Depth versus 2D cameras
“On the sensing side, with off-the-shelf depth sensors, the detection range is about 8 meters with a accuracy of 1 to 10cm depending on the distance from the sensor. With upcoming stereo camera version we can extend the range up to 20 meter, but this version is not yet in the piloting phase”, told us Johannes Peltola, Team Leader for Smart Service Interfaces at VTT.
But why not use regular video analytics to determine people’s positions on video streams from installed CCTVs instead of relying on a dedicated network of depth sensing nodes?
Peltola acknowledges that competing solutions include cameras or thermal sensors. He pointed out that while the range and accuracy of thermal imagers is about the same as depth sensing cameras, their price is higher. Cameras allow a longer range but they are less accurate in people detection and tracking.
“We could and we have developed such camera analytics tools. The camera is performing well, if it is positioned directly upwards from the monitored area. This will limit the range and it is often unpractical due to normal ceiling height. Calculating the people flow from typical CCTV stream is possible, but in crowded situations it generates much more errors compared with the use of depth information. Better visual algorithms require a lot more CPU/GPU power, so low cost processing is difficult to achieve” says Peltola.
But what more information does depth sensing provide you? We asked.

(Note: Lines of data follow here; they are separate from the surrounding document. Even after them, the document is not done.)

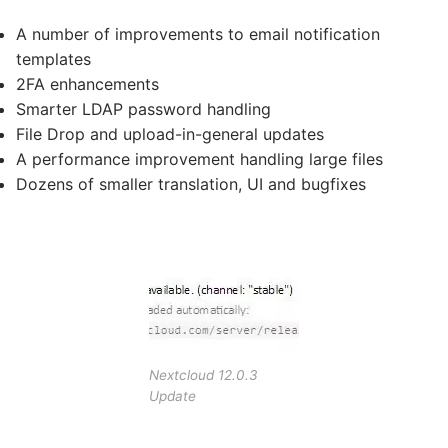
A number of improvements to email notification
templates
2FA enhancements
Smarter LDAP password handling
File Drop and upload-in-general updates
A performance improvement handling large files
Dozens of smaller translation, UI and bugfixes
Nextcloud 12.0.3
Update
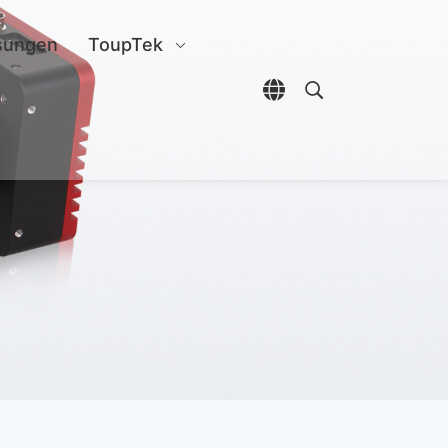
sungen
ToupTek
Sprachauswahl öffn
Open search di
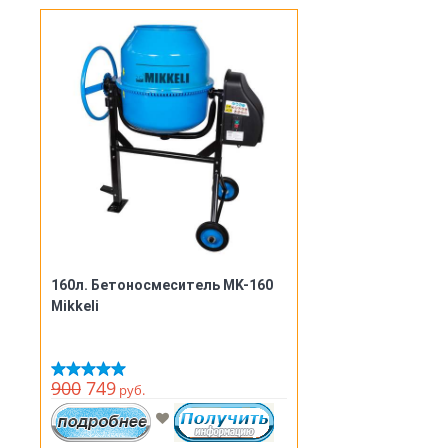
160л. Бетоносмеситель MK-160
Mikkeli
900
749
руб.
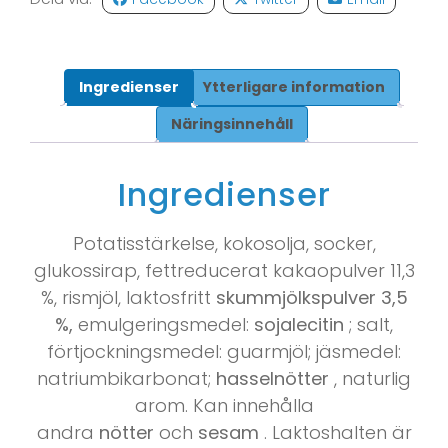
Ingredienser
Ytterligare information
Näringsinnehåll
Ingredienser
Potatisstärkelse, kokosolja, socker,
glukossirap, fettreducerat kakaopulver 11,3
%, rismjöl, laktosfritt
skummjölkspulver 3,5
%,
emulgeringsmedel:
sojalecitin
; salt,
förtjockningsmedel: guarmjöl; jäsmedel:
natriumbikarbonat;
hasselnötter
, naturlig
arom. Kan innehålla
andra
nötter
och
sesam
. Laktoshalten är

“Compared to a camera image, depth allows better object segmentation (segment based on distance rather than texture that may be similar between two objects or different inside a same object). It improves calibration since sensor position and physical object properties can be calculated directly from sensor data.
Depth information also helps managing occlusion, when one person is temporarily blocking the view of another. The distance information tells you directly which object is behind which object and based on distance it can be tracked again when it becomes visible”, clarified Peltola.
WiFi-enabled depth sensors
To add more data to the system, could you conceive depth sensing from a product’s perspective? For example, a product shelf or a booth could detect people getting close, reaching for a product?
“It’s bit early to define the exact functionalities for a commercial product, but we are investigating how to detect groups, group behaviour, front of the booth behaviour (e.g. reaching the shelf), predicting next point of interests, etc.” told us Peltola.
In fact VTT has another paper in the making, “Predicting Consumers’ Locations in Dynamic Environments via 3D Sensor-Based Tracking”, to present the technology at the 8th International Conference on Next Generation Mobile Apps, Services and Technologies.
With this knowhow, the Finnish research center is investigating the possibility to spin-off a company that would commercialize low-cost WiFi-enabled depth-sensing nodes.
“In current pilots we are already using ARM Cortex A9 based small/cheap computers, so it is just housing the sensor to the same package”, added Peltola.
Pilots of the tracking system will run this summer and autumn at Shalkwijk Shopping Centre in Haarlem in the Netherlands, and with Procter & Gamble in Brussels, and in the city of Rovaniemi in Finland.